Keeping these two factors together, we can easily understand why the markets, not only cryptocurrency, but all risk markets, are really reacting badly to tightening in this regard. Higher rates mean lower risk appetite in the markets. And when this appetite decreases, positions are closed and prices fall.
There is nothing new about inflation, so why are the markets reacting so violently?
Simply because markets move on expectations, not just on actual data. Rather, first they move, correcting expectations as a fait accompli, and then, when the fait accompli comes, they rebuild, depending on the distance from expectations, their attitude.

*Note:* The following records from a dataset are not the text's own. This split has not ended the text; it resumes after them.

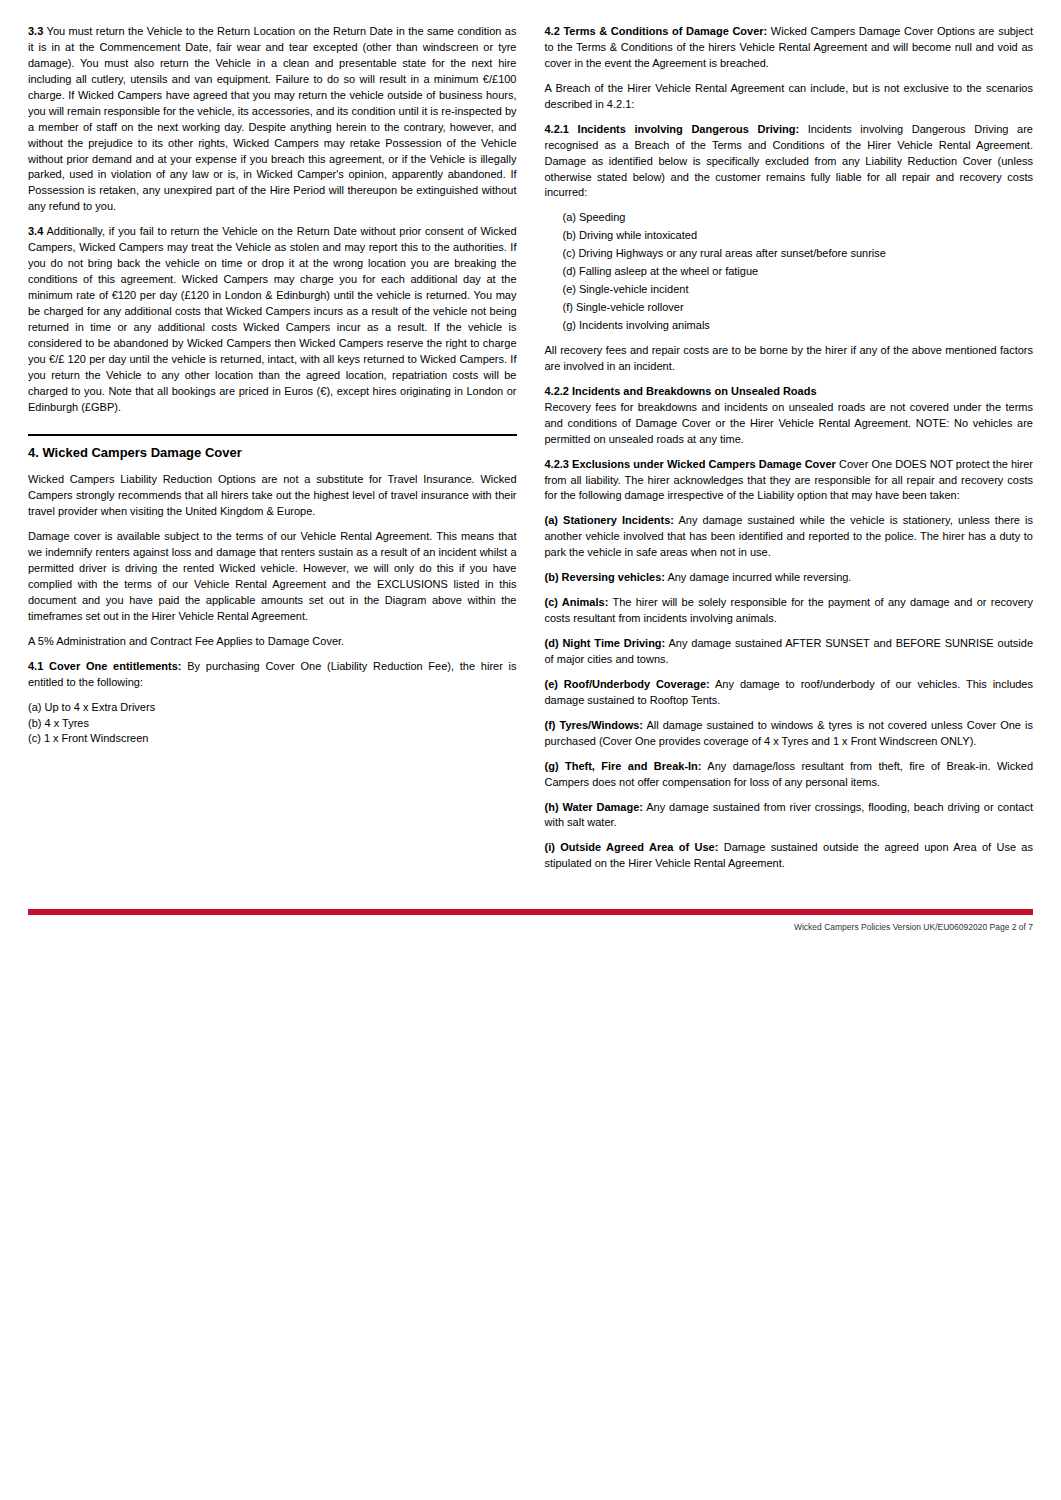3.3 You must return the Vehicle to the Return Location on the Return Date in the same condition as it is in at the Commencement Date, fair wear and tear excepted (other than windscreen or tyre damage). You must also return the Vehicle in a clean and presentable state for the next hire including all cutlery, utensils and van equipment. Failure to do so will result in a minimum €/£100 charge. If Wicked Campers have agreed that you may return the vehicle outside of business hours, you will remain responsible for the vehicle, its accessories, and its condition until it is re-inspected by a member of staff on the next working day. Despite anything herein to the contrary, however, and without the prejudice to its other rights, Wicked Campers may retake Possession of the Vehicle without prior demand and at your expense if you breach this agreement, or if the Vehicle is illegally parked, used in violation of any law or is, in Wicked Camper's opinion, apparently abandoned. If Possession is retaken, any unexpired part of the Hire Period will thereupon be extinguished without any refund to you.
3.4 Additionally, if you fail to return the Vehicle on the Return Date without prior consent of Wicked Campers, Wicked Campers may treat the Vehicle as stolen and may report this to the authorities. If you do not bring back the vehicle on time or drop it at the wrong location you are breaking the conditions of this agreement. Wicked Campers may charge you for each additional day at the minimum rate of €120 per day (£120 in London & Edinburgh) until the vehicle is returned. You may be charged for any additional costs that Wicked Campers incurs as a result of the vehicle not being returned in time or any additional costs Wicked Campers incur as a result. If the vehicle is considered to be abandoned by Wicked Campers then Wicked Campers reserve the right to charge you €/£ 120 per day until the vehicle is returned, intact, with all keys returned to Wicked Campers. If you return the Vehicle to any other location than the agreed location, repatriation costs will be charged to you. Note that all bookings are priced in Euros (€), except hires originating in London or Edinburgh (£GBP).
4. Wicked Campers Damage Cover
Wicked Campers Liability Reduction Options are not a substitute for Travel Insurance. Wicked Campers strongly recommends that all hirers take out the highest level of travel insurance with their travel provider when visiting the United Kingdom & Europe.
Damage cover is available subject to the terms of our Vehicle Rental Agreement. This means that we indemnify renters against loss and damage that renters sustain as a result of an incident whilst a permitted driver is driving the rented Wicked vehicle. However, we will only do this if you have complied with the terms of our Vehicle Rental Agreement and the EXCLUSIONS listed in this document and you have paid the applicable amounts set out in the Diagram above within the timeframes set out in the Hirer Vehicle Rental Agreement.
A 5% Administration and Contract Fee Applies to Damage Cover.
4.1 Cover One entitlements: By purchasing Cover One (Liability Reduction Fee), the hirer is entitled to the following:
(a) Up to 4 x Extra Drivers
(b) 4 x Tyres
(c) 1 x Front Windscreen
4.2 Terms & Conditions of Damage Cover: Wicked Campers Damage Cover Options are subject to the Terms & Conditions of the hirers Vehicle Rental Agreement and will become null and void as cover in the event the Agreement is breached.
A Breach of the Hirer Vehicle Rental Agreement can include, but is not exclusive to the scenarios described in 4.2.1:
4.2.1 Incidents involving Dangerous Driving: Incidents involving Dangerous Driving are recognised as a Breach of the Terms and Conditions of the Hirer Vehicle Rental Agreement. Damage as identified below is specifically excluded from any Liability Reduction Cover (unless otherwise stated below) and the customer remains fully liable for all repair and recovery costs incurred:
(a) Speeding
(b) Driving while intoxicated
(c) Driving Highways or any rural areas after sunset/before sunrise
(d) Falling asleep at the wheel or fatigue
(e) Single-vehicle incident
(f) Single-vehicle rollover
(g) Incidents involving animals
All recovery fees and repair costs are to be borne by the hirer if any of the above mentioned factors are involved in an incident.
4.2.2 Incidents and Breakdowns on Unsealed Roads
Recovery fees for breakdowns and incidents on unsealed roads are not covered under the terms and conditions of Damage Cover or the Hirer Vehicle Rental Agreement. NOTE: No vehicles are permitted on unsealed roads at any time.
4.2.3 Exclusions under Wicked Campers Damage Cover Cover One DOES NOT protect the hirer from all liability. The hirer acknowledges that they are responsible for all repair and recovery costs for the following damage irrespective of the Liability option that may have been taken:
(a) Stationery Incidents: Any damage sustained while the vehicle is stationery, unless there is another vehicle involved that has been identified and reported to the police. The hirer has a duty to park the vehicle in safe areas when not in use.
(b) Reversing vehicles: Any damage incurred while reversing.
(c) Animals: The hirer will be solely responsible for the payment of any damage and or recovery costs resultant from incidents involving animals.
(d) Night Time Driving: Any damage sustained AFTER SUNSET and BEFORE SUNRISE outside of major cities and towns.
(e) Roof/Underbody Coverage: Any damage to roof/underbody of our vehicles. This includes damage sustained to Rooftop Tents.
(f) Tyres/Windows: All damage sustained to windows & tyres is not covered unless Cover One is purchased (Cover One provides coverage of 4 x Tyres and 1 x Front Windscreen ONLY).
(g) Theft, Fire and Break-In: Any damage/loss resultant from theft, fire of Break-in. Wicked Campers does not offer compensation for loss of any personal items.
(h) Water Damage: Any damage sustained from river crossings, flooding, beach driving or contact with salt water.
(i) Outside Agreed Area of Use: Damage sustained outside the agreed upon Area of Use as stipulated on the Hirer Vehicle Rental Agreement.
Wicked Campers Policies Version UK/EU06092020 Page 2 of 7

Although historically the Federal Reserve does not announce any official moves in August, sending what was set in July has contributed to the deterioration of market expectations in the short term. This has also affected Bitcoin and cryptocurrencies, as can be seen from the charts.
What to expect from fundamentals, and why do short-term movements leave time for them?
One of the biggest mistakes that can be made is to mix short—term considerations with long-term ones. In the short term, we are likely to continue to have both bullish and bearish movements of a certain intensity, which may also ignore the supports and resistances that seem obvious to us.
In the medium and long term, we still believe that the markets have largely discounted the upcoming events, and that the situation can only improve further, provided that there are no more unpredictable exogenous shocks, that is, those that technically come from outside the markets.
The situation continues to be difficult, as we have been reporting all this time, and the past weekend, with its unpredictability, makes it even more difficult to track a possible recovery or further decline.
Those who adhere to the long-term perspective may, in all likelihood, ignore it. On the other hand, those who are engaged in trading, provided that they have the necessary tools for this, can also take advantage of this situation.